» **To do**
Leave out every line that comes before the one containing "select **Business analyst**.</span></span>", and reproduce the rest of the listing below exactly, through its last line.

» **Material for the task**
==*==

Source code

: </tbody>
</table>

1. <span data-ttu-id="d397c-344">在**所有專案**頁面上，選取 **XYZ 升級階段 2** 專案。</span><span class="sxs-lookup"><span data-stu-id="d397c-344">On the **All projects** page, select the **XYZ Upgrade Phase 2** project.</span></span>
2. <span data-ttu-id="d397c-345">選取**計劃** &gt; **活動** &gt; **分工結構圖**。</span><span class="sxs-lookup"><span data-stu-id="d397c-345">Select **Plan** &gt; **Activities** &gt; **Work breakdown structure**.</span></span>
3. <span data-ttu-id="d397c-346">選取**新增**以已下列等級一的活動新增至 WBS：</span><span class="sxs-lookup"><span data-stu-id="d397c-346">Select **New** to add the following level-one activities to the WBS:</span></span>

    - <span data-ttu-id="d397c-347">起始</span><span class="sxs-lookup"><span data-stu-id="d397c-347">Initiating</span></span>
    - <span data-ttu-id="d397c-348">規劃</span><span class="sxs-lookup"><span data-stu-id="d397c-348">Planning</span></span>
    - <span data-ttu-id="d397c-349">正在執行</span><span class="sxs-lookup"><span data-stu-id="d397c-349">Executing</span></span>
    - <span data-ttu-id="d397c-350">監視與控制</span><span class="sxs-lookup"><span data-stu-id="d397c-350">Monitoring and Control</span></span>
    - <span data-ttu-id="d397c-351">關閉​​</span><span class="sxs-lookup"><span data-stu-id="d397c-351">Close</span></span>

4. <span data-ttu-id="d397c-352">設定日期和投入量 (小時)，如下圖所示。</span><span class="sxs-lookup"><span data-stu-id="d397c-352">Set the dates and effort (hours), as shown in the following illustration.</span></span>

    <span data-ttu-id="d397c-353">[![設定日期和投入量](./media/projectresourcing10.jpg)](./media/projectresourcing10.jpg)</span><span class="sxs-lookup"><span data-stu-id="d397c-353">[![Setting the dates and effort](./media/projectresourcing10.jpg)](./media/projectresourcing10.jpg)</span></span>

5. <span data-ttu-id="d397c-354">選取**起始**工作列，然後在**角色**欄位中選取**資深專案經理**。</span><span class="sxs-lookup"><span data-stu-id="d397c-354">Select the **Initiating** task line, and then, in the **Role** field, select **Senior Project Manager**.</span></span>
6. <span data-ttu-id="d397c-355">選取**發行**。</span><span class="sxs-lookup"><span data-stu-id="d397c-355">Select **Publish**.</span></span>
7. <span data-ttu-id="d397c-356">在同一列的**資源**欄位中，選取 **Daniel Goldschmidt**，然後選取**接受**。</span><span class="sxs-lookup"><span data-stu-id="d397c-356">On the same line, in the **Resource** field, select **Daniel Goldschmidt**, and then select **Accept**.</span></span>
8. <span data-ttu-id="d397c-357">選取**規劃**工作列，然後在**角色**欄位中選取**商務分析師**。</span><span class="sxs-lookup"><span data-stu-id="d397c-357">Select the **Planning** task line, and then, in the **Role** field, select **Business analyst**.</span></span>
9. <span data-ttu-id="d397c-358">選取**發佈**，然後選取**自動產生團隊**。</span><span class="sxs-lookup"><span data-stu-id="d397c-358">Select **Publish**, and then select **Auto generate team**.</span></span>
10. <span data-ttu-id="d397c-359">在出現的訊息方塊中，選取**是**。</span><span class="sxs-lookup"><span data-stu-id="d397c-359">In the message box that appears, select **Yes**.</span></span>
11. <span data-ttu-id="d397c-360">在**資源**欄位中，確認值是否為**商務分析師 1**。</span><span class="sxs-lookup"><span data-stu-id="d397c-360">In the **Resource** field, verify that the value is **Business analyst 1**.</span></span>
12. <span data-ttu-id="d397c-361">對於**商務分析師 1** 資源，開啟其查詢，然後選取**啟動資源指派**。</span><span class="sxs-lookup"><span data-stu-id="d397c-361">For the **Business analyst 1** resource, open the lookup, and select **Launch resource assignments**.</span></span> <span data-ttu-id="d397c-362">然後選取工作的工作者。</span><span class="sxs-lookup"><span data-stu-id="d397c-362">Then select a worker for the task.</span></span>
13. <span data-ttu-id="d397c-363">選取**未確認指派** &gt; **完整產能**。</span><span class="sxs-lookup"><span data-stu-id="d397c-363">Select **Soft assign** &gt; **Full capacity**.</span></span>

==*==

» **Written answer**
8. <span data-ttu-id="d397c-357">選取**規劃**工作列，然後在**角色**欄位中選取**商務分析師**。</span><span class="sxs-lookup"><span data-stu-id="d397c-357">Select the **Planning** task line, and then, in the **Role** field, select **Business analyst**.</span></span>
9. <span data-ttu-id="d397c-358">選取**發佈**，然後選取**自動產生團隊**。</span><span class="sxs-lookup"><span data-stu-id="d397c-358">Select **Publish**, and then select **Auto generate team**.</span></span>
10. <span data-ttu-id="d397c-359">在出現的訊息方塊中，選取**是**。</span><span class="sxs-lookup"><span data-stu-id="d397c-359">In the message box that appears, select **Yes**.</span></span>
11. <span data-ttu-id="d397c-360">在**資源**欄位中，確認值是否為**商務分析師 1**。</span><span class="sxs-lookup"><span data-stu-id="d397c-360">In the **Resource** field, verify that the value is **Business analyst 1**.</span></span>
12. <span data-ttu-id="d397c-361">對於**商務分析師 1** 資源，開啟其查詢，然後選取**啟動資源指派**。</span><span class="sxs-lookup"><span data-stu-id="d397c-361">For the **Business analyst 1** resource, open the lookup, and select **Launch resource assignments**.</span></span> <span data-ttu-id="d397c-362">然後選取工作的工作者。</span><span class="sxs-lookup"><span data-stu-id="d397c-362">Then select a worker for the task.</span></span>
13. <span data-ttu-id="d397c-363">選取**未確認指派** &gt; **完整產能**。</span><span class="sxs-lookup"><span data-stu-id="d397c-363">Select **Soft assign** &gt; **Full capacity**.</span></span>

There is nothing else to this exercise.